Los griegos habían vencido, pero no había nadie que les pagara ni por quien luchar. Tanto ellos como los persas estaban en una situación peculiar. Los griegos estaban a 1.700 kilómetros de su patria y rodeados por un ejército persa hostil. Los persas, por su parte, contemplaban inquietos un contingente de más de 10.000 griegos a quienes no osaban atacar, pero tampoco podían permitir que quedasen en total libertad. El sátrapa Tisafernes había tomado partido por Artajerjes contra Ciro el Joven, pero ahora se acercó a Clearco, alegando ser el mismo amigo de Esparta que había sido en los últimos años de la guerra del Peloponeso. Persuadió al general espartano a que fuera a su tienda de campaña junto con otros cuatro generales griegos, para discutir (decía Tisafernes) los términos de un armisticio. El pobre Clearco creyó la palabra del persa. El y los otros generales acudieron a la tienda y allí el persa ordenó fríamente que los mataran.

Jenofonte
Jenofonte emprende el regreso

Tisafernes estaba seguro de que los griegos, sin líderes, o bien se rendirían y tal vez se uniesen al ejército persa, o bien degenerarían en bandas dispersas que podrían ser barridas fácilmente. No ocurrió ninguna de esas alternativas, porque el ateniense Jenofonte tomó el mando de los Diez Mil. No retornaron a lo largo del Éufrates, por la ruta que habían tomado desde el Egeo, porque el camino se hallaba bloqueado por los persas. En cambio, marcharon hacia el Norte, a lo largo del Tigris, defendiéndose hábilmente de los ataques persas y las incursiones de tribus primitivas. Pasaron los montículos, que eran todo lo que quedaba de Nínive, antaño orgullosa capital del que fuera otrora el poderoso Imperio Asirio. Sólo hacía dos siglos que Asiria había sido destruida, pero la tarea de destrucción había sido tan completa que su recuerdo parecía haber desaparecido de la mente de los hombres, y los atenienses tuvieron que preguntar qué ruinas eran ésas que se elevaban tan tristemente junto a su ruta. Marcharon durante cinco meses, resistiendo a los persas y las tribus. Por último, en febrero del 400 a. C., los Diez Mil, al subir una colina, contemplaron la ciudad griega de Trapezonte. Más allá de ella estaba el mar Negro. Para los griegos, acostumbrados al mar y para quienes los miles de kilómetros de tierra firme ininterrumpida dentro del Imperio Persa habían sido una terrible pesadilla,la visión de las aguas oceánicas les proporcionó una incontrolable alegria. Corrieron a la costa gritando «¡Thálassa! ¡Thálassa!» ("¡El mar! ¡El mar!"). Terminada la aventura, Jenofonte retornó a Atenas, pero no permaneció en ella por mucho tiempo.

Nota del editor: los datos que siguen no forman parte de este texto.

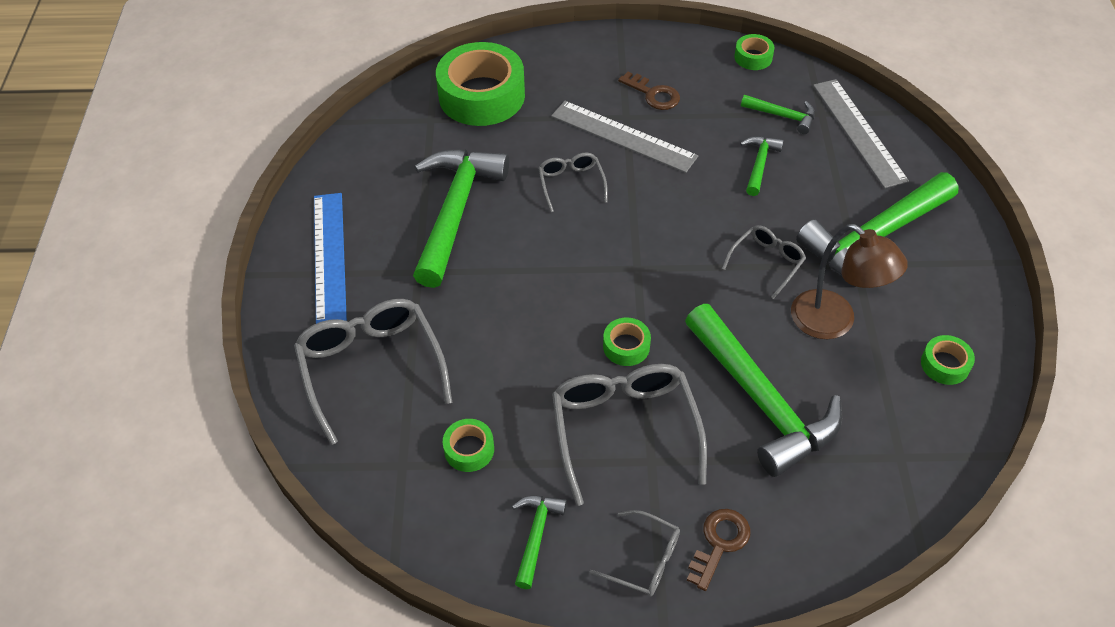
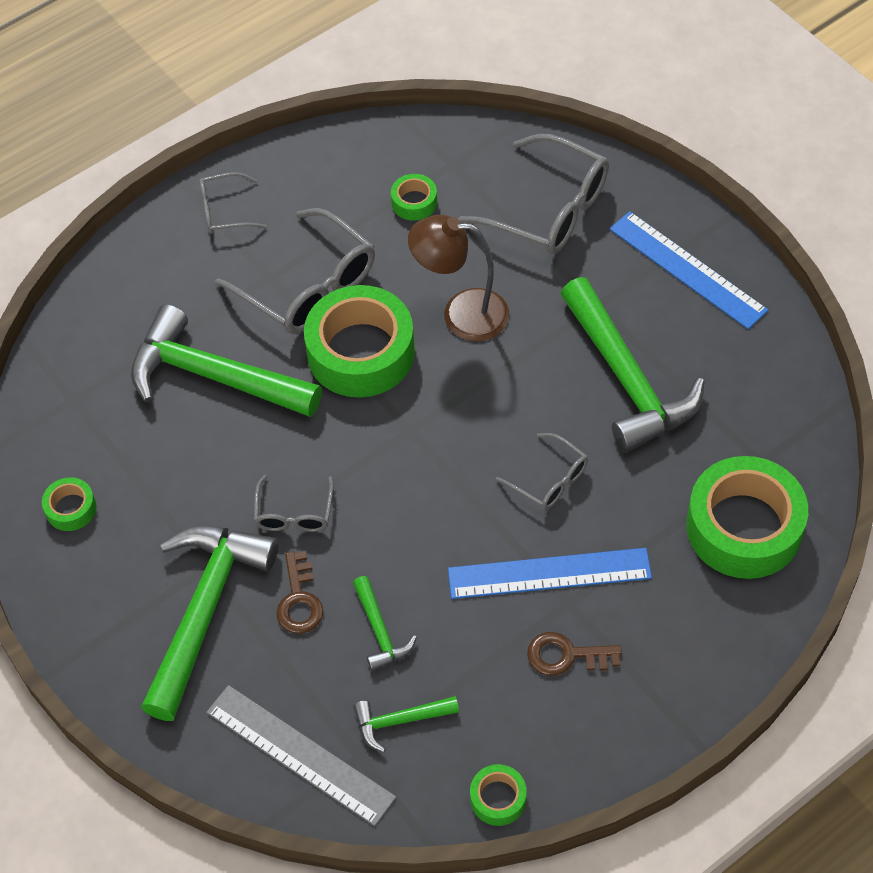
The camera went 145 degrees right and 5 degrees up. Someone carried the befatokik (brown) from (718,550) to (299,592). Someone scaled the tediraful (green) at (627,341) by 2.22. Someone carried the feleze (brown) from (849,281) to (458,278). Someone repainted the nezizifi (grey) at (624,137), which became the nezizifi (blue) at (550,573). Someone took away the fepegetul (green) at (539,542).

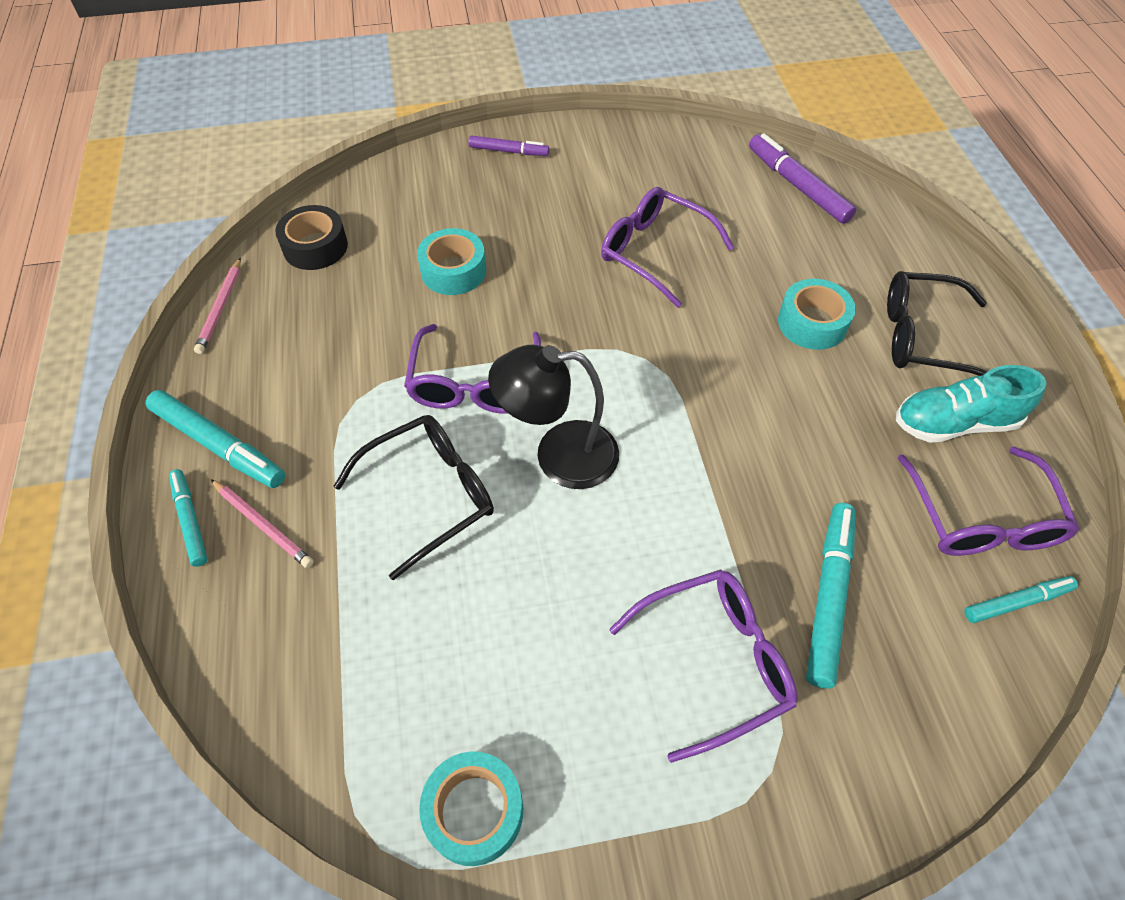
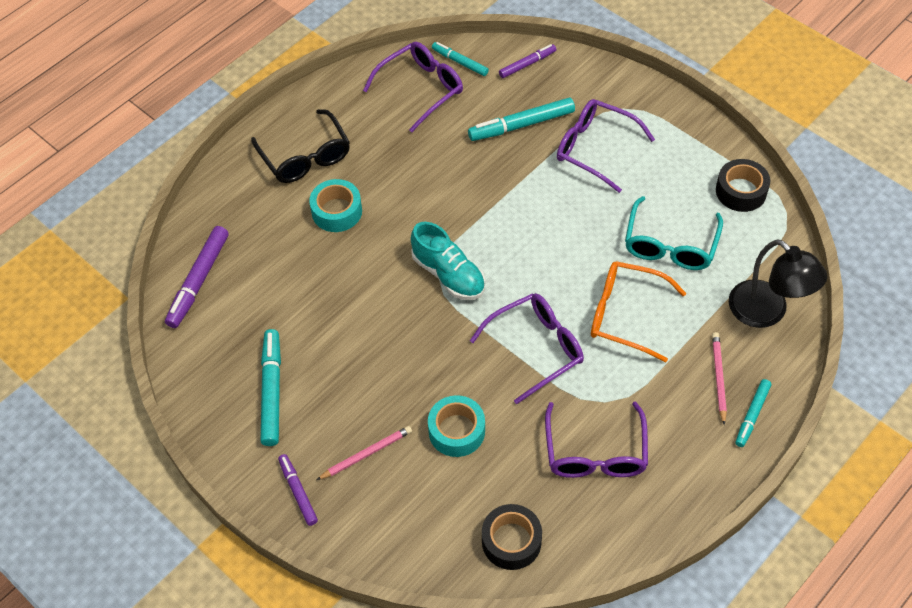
The camera went 125 degrees left and 0 degrees up. Someone carried the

La expedición de los 10.000 (Anábasis)

La ejecución de su viejo maestro Sócrates colmó su odio hacia la democracia ateniense. Como Platón, abandonó Atenas, pero a diferencia de Platón nunca retornó. Se convirtió en un espartano en todo menos en el nombre. Vivió entre espartanos y luchó con ellos, hasta contra Atenas. Escribió la historia de los Diez Mil y llamó a su libro la Anábasis, o «marcha hacia el interior», con referencia a la marcha del ejército griego desde el mar hacia las profundidades de Asia. Ha sido siempre un clásico de la historia milítar. Jenofonte también escribió una continuación de la historia de la guerra del Peloponeso desde el punto en que Tucídides la había dejado interrumpida a causa de su muerte. Jenofonte no era un escritor de la talla de Tucídides ni tenia su imparcialidad. Sin embargo,su obra es valiosa porque no hay ninguna otra buena descripción contemporánea de los hechos.